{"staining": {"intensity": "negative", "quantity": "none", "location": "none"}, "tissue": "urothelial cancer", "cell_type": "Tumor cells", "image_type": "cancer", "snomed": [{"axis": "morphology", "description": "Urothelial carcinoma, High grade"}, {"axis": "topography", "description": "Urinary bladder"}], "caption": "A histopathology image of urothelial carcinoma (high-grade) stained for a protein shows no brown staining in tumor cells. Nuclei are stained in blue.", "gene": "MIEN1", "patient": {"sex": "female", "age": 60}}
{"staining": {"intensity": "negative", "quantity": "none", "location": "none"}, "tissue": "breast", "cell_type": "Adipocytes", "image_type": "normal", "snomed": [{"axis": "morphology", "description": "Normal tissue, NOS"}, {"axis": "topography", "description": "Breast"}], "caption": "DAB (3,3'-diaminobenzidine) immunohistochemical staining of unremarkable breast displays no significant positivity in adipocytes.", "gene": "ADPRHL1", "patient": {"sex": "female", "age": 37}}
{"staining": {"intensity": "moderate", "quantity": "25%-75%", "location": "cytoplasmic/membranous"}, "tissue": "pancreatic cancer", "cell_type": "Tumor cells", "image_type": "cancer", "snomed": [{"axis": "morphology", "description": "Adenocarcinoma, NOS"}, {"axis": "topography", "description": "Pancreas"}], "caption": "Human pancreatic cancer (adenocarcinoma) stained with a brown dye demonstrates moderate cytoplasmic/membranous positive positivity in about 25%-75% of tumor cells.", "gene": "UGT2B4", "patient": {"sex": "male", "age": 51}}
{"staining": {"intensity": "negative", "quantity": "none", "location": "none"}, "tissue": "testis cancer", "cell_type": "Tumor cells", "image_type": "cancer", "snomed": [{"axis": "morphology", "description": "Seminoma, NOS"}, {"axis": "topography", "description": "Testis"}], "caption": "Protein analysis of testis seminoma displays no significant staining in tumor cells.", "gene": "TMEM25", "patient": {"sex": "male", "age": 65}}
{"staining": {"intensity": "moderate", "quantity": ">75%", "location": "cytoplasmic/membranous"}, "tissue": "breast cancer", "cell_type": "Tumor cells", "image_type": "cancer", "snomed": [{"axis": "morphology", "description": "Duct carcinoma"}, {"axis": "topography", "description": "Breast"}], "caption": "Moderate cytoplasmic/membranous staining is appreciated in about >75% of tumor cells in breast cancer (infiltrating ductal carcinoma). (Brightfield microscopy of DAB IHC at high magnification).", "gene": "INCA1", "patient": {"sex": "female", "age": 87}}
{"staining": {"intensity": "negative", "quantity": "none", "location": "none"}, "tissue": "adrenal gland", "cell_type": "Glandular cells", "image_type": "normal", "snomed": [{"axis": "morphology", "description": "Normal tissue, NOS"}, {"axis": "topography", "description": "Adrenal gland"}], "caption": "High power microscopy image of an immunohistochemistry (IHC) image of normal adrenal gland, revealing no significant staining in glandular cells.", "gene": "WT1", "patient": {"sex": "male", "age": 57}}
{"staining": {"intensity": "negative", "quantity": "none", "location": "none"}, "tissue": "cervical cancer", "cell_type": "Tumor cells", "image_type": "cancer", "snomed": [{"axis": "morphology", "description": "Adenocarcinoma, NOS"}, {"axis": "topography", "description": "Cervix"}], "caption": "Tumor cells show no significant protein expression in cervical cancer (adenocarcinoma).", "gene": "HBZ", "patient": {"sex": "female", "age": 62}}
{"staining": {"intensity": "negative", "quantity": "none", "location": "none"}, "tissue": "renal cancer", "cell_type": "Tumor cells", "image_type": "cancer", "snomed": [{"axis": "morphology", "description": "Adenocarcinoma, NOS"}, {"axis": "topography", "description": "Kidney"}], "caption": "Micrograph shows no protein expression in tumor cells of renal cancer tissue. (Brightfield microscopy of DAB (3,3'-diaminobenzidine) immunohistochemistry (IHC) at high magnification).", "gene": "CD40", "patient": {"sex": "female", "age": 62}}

- [WORK INSTRUCTION]: Work out the number of lines in this listing that include the word "brown". Reply with that number only.

- [ANSWER BOX]: 2